When writing out the entries below, keep only the lines from the line with "middle pip: (214, 217)" to the line with "index mcp: (734, 480)", both included, exactly as they are, and leave the pictures aside.

BEGIN Given records

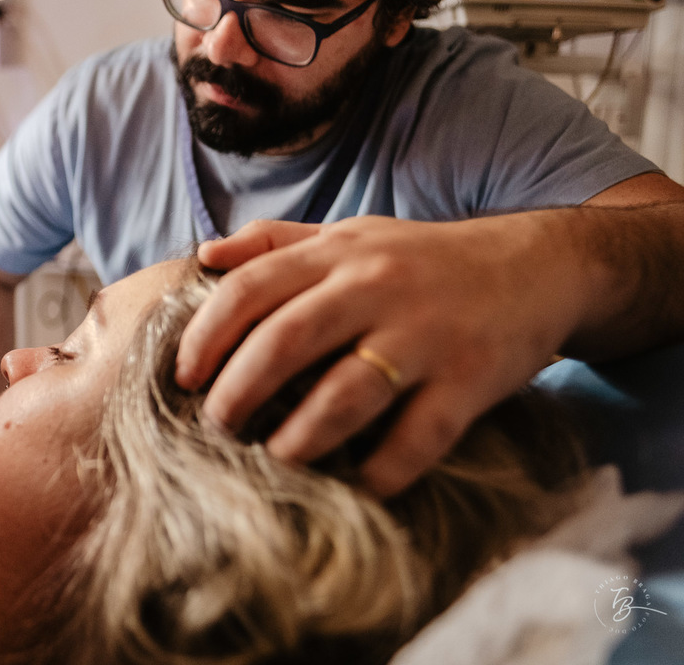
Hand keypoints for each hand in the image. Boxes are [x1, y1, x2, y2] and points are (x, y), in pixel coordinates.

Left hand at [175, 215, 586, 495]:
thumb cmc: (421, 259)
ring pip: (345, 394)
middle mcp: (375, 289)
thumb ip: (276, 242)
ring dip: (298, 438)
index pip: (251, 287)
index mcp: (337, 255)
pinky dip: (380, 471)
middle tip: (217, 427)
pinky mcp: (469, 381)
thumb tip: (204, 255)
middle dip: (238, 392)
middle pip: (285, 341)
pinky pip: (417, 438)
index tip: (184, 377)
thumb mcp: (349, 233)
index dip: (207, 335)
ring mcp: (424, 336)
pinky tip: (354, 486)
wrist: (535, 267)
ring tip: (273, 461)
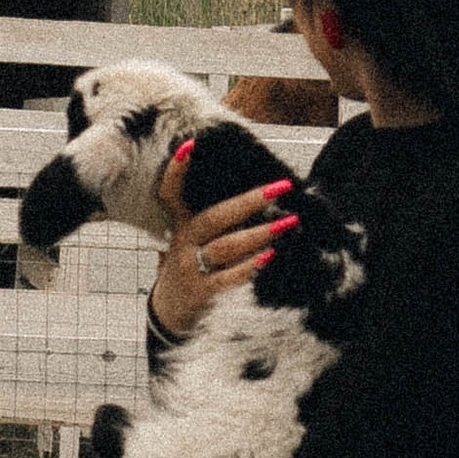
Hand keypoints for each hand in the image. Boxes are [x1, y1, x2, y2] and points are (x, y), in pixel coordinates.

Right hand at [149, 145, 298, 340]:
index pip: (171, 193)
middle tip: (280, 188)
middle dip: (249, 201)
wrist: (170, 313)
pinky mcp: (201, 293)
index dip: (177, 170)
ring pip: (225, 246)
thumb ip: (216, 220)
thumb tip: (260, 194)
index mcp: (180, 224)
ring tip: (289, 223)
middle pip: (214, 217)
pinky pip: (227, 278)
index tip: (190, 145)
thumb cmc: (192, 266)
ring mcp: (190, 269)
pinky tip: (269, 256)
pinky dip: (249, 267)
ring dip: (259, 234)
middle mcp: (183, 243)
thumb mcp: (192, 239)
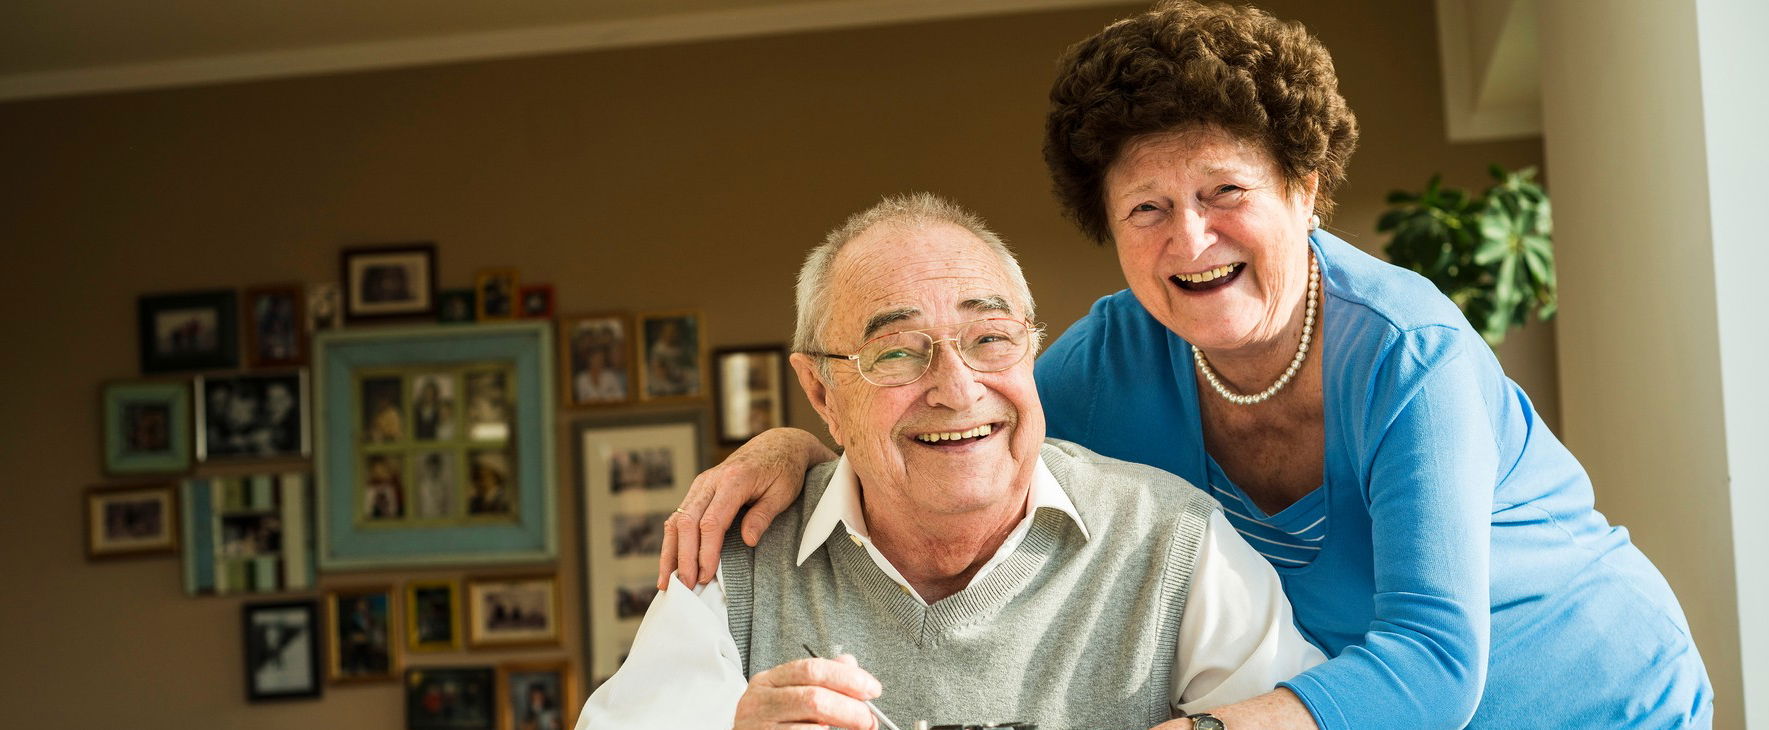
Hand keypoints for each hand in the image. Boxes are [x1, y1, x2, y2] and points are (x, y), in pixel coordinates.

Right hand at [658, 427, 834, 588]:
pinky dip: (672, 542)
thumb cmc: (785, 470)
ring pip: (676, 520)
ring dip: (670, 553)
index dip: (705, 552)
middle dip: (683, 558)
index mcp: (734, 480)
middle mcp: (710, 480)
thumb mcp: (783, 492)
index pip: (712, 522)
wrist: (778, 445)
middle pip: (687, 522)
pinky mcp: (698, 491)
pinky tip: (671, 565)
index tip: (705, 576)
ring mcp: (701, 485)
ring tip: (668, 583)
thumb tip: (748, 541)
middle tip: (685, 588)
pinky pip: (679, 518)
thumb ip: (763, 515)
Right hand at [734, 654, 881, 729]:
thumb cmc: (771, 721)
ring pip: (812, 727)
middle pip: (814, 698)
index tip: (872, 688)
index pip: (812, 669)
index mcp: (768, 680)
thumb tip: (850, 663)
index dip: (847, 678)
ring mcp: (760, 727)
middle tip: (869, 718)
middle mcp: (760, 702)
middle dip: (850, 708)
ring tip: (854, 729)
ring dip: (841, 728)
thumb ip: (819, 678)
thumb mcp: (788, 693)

END Given records

Task response |
middle pip: (214, 217)
pinky pip: (227, 278)
index tip: (190, 145)
thumb cmc: (192, 266)
ring mcp: (190, 269)
pinky tip: (269, 256)
pinky dip: (249, 267)
ring dip: (259, 234)
middle mcp: (183, 243)
thumb mcp: (192, 239)
Hand keypoints for each hand in the image. Boxes are [x1, y1, x2, y2] and points are (x, y), in pixel coordinates.

Right hand at [658, 427, 834, 588]:
pinky dip: (672, 542)
thumb cmc: (785, 470)
ring pip: (676, 520)
ring dip: (670, 553)
index dip: (705, 552)
middle dip: (683, 558)
index mcp: (734, 480)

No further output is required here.